Safety concerns were of prime importance in this phase 2 trial. The trial had a robust mechanism to explicitly look for and detect adrenal insufficiency. As a result, the trial did find and report an adrenal insufficiency rate of 1-3%. The other safety concerns in this trial centered around the effects of a combination of RAAS blockers, which have been implicated in the past for causing hyperkalemia and acute kidney injury (ONTARGET trial, Yusuf et al, NEJM 2008; VA Nephron D trial, Fried et al, NEJM 2013 ; ALTITUDE trial, Parving et al NEJM 2012). The mean rise in potassium in the groups was miniscule ( 0. 30 meq/l and 0.20 meq/l with and without flozins at max dose of 20 mg) but investigators reported hyperkalemia rates between 10-24% in the high dose arms. Unfortunately, the percentage of patients requiring dose down titration or drug discontinuation due to hyperkalemia was not mentioned, nor the protocol for how to decrease the dose and at what threshold to discontinue. The hyperkalemia rates seem comparable to finerenone, a nonsteroidal MRA, which was seen to cause hyperkalemia in 18.3% of patients in FIDELIO DKD study with a 2.3% discontinuation rate and a mean increase of 0.23 meq/l (Bakris et al, NEJM 2020; Waitzman et al AJKD 2021).

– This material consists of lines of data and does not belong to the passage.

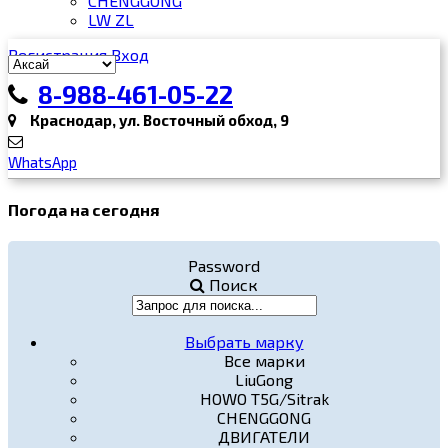
CHENGGONG
LW ZL
Регистрация
Вход
8-988-461-05-22
Краснодар, ул. Восточный обход, 9
WhatsApp
Погода на сегодня
Password
Поиск
Выбрать марку
Все марки
LiuGong
HOWO T5G/Sitrak
CHENGGONG
ДВИГАТЕЛИ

Comparing BI 690517 to other ASIs in phase 2 development, the BrigHTN trial (Freeman et al, NEJM 2023) showed a larger decrease in BP with baxdrostat, with a lower rate of hyperkalemia (2-3% at highest doses) in a population with higher baseline eGFRs (<6% had eGFR <60 ml/min). Lorundrostat was reported to improve systolic BP in patients with uncontrolled hypertension with or without suppressed plasma renin activity, with low rates of hyperkalemia (Lauffin et al, JAMA 2023). Data on the long term effect of ASIs on eGFR and kidney failure is yet to be seen. As the nephrology community is embracing flozins with open arms, it is also waiting with bated breath to see if the newer refined ASIs are going to share center stage in this act, or just be another supporting actor in the show.
Conclusion
In this phase 2 trial, the newest ASI (BI 690517), with a high affinity for aldosterone synthase, shows great promise for decreasing proteinuria with limited adverse effects of adrenal insufficiency, hypotension, hyperkalemia and AKI. The ongoing EASiKIDNEY trial will include 11,000 patients and will conclusively demonstrate whether ASIs should be added to the RASi + Flozin standard of care in proteinuric CKD. Other trials in a similar space include FIND-CKD (N = 1584, finerenone versus placebo in non-diabetic proteinuric CKD) and the phase 3 trials with baxdrostat (N = 720) and lorundrostat (N = 1000), both in hypertension. Will this be the golden age for aldosterone, finally getting its place in the RAAS pantheon?